NMR of solvent paramagnetic relaxation enhancements

NMR spectroscopy has developed into one of the principal methods in structural biology and enables not only the determination of the three-dimensional structure but also of the dynamic aspects of biological macromolecules. Relaxation enhancements upon the addition of an inert paramagnetic agent (solvent PREs) have been shown to be useful for determining the orientation and immersion depth of peptides bound to membrane-mimetics and also for the structure determination of proteins. Within this project we will extend the range of applications of relaxation enhancements by paramagnetic co-solvents and answer biological and biophysical questions about the role of a recently discovered, catalytically active, cation-p interaction in a transmembrane helix of yeast V-ATPase, dynamics of proteins as well as protein-ligand interactions. We will determine the requirements for keeping arginine in the hydrophobic environment of a membrane-mimetic and determine the pKa values of an arginine residue at different positions of a transmembrane helix. Answering these questions will help in unraveling the molecular details of the function of catalytically active arginine residues in a series of membrane-bound proteins. Solvent paramagnetic relaxation enhancements (PREs) will also be used for probing the dynamical behavior of soluble proteins through a comparison of experimental with theoretical PREs. Conformations which are invisible in regular NOE-based NMR structures or in an X-ray structure still influence the PRE, which contains information about the solvent accessibility of a certain nucleus. This approach will be employed on proteins which are partially or completely intrinsically unstructured to identify regions containing lowly populated structured states. Finally, transferred PREs will be used to determine the orientation and insertion depth of small molecule ligands bound to large protein receptors. Transferred PREs do not rely on chemical modification or isotopic labeling and can be applied to any kind of proteins without a size limitation. The information obtained can be used as experimental input in ligand-protein docking calculations or to identify the part of a drug candidate where chemical modification has the highest potential of changing the binding strength.
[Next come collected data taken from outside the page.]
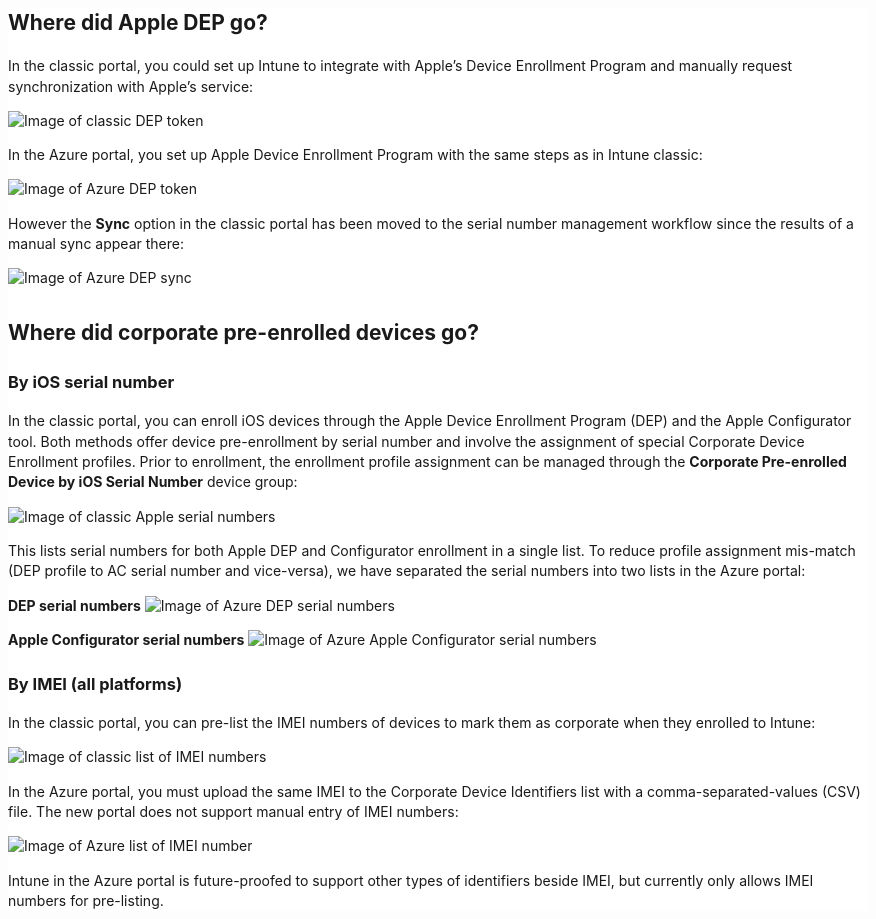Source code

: ## Where did Apple DEP go?
In the classic portal, you could set up Intune to integrate with Apple’s Device Enrollment Program and manually request synchronization with Apple’s service:

![Image of classic DEP token](./media/06-classic-dep-token.png)

In the Azure portal, you set up Apple Device Enrollment Program with the same steps as in Intune classic:

![Image of Azure DEP token](./media/07-azure-dep-token.png)

However the **Sync** option in the classic portal has been moved to the serial number management workflow since the results of a manual sync appear there:

![Image of Azure DEP sync](./media/08-azure-dep-sync.png)

## Where did corporate pre-enrolled devices go?
### By iOS serial number
In the classic portal, you can enroll iOS devices through the Apple Device Enrollment Program (DEP) and the Apple Configurator tool. Both methods offer device pre-enrollment by serial number and involve the assignment of special Corporate Device Enrollment profiles. Prior to enrollment, the enrollment profile assignment can be managed through the **Corporate Pre-enrolled Device by iOS Serial Number** device group:

![Image of classic Apple serial numbers](./media/09-classic-apple-serials.png)

This lists serial numbers for both Apple DEP and Configurator enrollment in a single list. To reduce profile assignment mis-match (DEP profile to AC serial number and vice-versa), we have separated the serial numbers into two lists in the Azure portal:

**DEP serial numbers**
![Image of Azure DEP serial numbers](./media/10-azure-dep-serials.png)

**Apple Configurator serial numbers**
![Image of Azure Apple Configurator serial numbers](./media/11-azure-ac-serials.png)

### By IMEI (all platforms)

In the classic portal, you can pre-list the IMEI numbers of devices to mark them as corporate when they enrolled to Intune:

![Image of classic list of IMEI numbers](./media/12-classic-corp-imei.png)

In the Azure portal, you must upload the same IMEI to the Corporate Device Identifiers list with a comma-separated-values (CSV) file. The new portal does not support manual entry of IMEI numbers:

![Image of Azure list of IMEI number](./media/13-azure-corp-imei.png)

Intune in the Azure portal is future-proofed to support other types of identifiers beside IMEI, but currently only allows IMEI numbers for pre-listing.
NMR spectroscopy is probably the most often used technique for the structural characterization of organic and biomolecules. Interatomic distances are the main structural restraints, which can be extracted from NMR spectra. Within this project we have developed new strategies to extract structurally relevant information by using inert paramagnetic compounds in the solvent. These paramagnetic co-solvents increase the linewidths of NMR spectra in a distance-dependent way. Since the whole solvent is made paramagnetic, changes in the signal linewidth provide information about the distance of a certain atom to the molecular surface. This information was used for example to elucidate the catalytic mechanism of the enzyme V-ATPase, which plays an important role in the regulation of the pH value, so the concentration of hydrogen ions within the cell. Malfunction of this enzyme is for example involved in the development of osteoporosis. By using paramagnetic line-broadening we could show that the interaction of two specific amino acids is responsible for the transport of hydrogen ions by this enzyme. Another application was the investigation of the interaction of macrolide antibiotics with bile acids by paramagnetic co-solvents. Together with a group from the University of Zagreb we could show that binding of these antibiotics to bile acids does not reduce their activity and that different macrolide antibiotics all show the same binding mechanism to bile. Paramagnetic co-solvents have also been employed for a more exact determination of protein structures, which should increase their resolution as needed for structure-based drug design.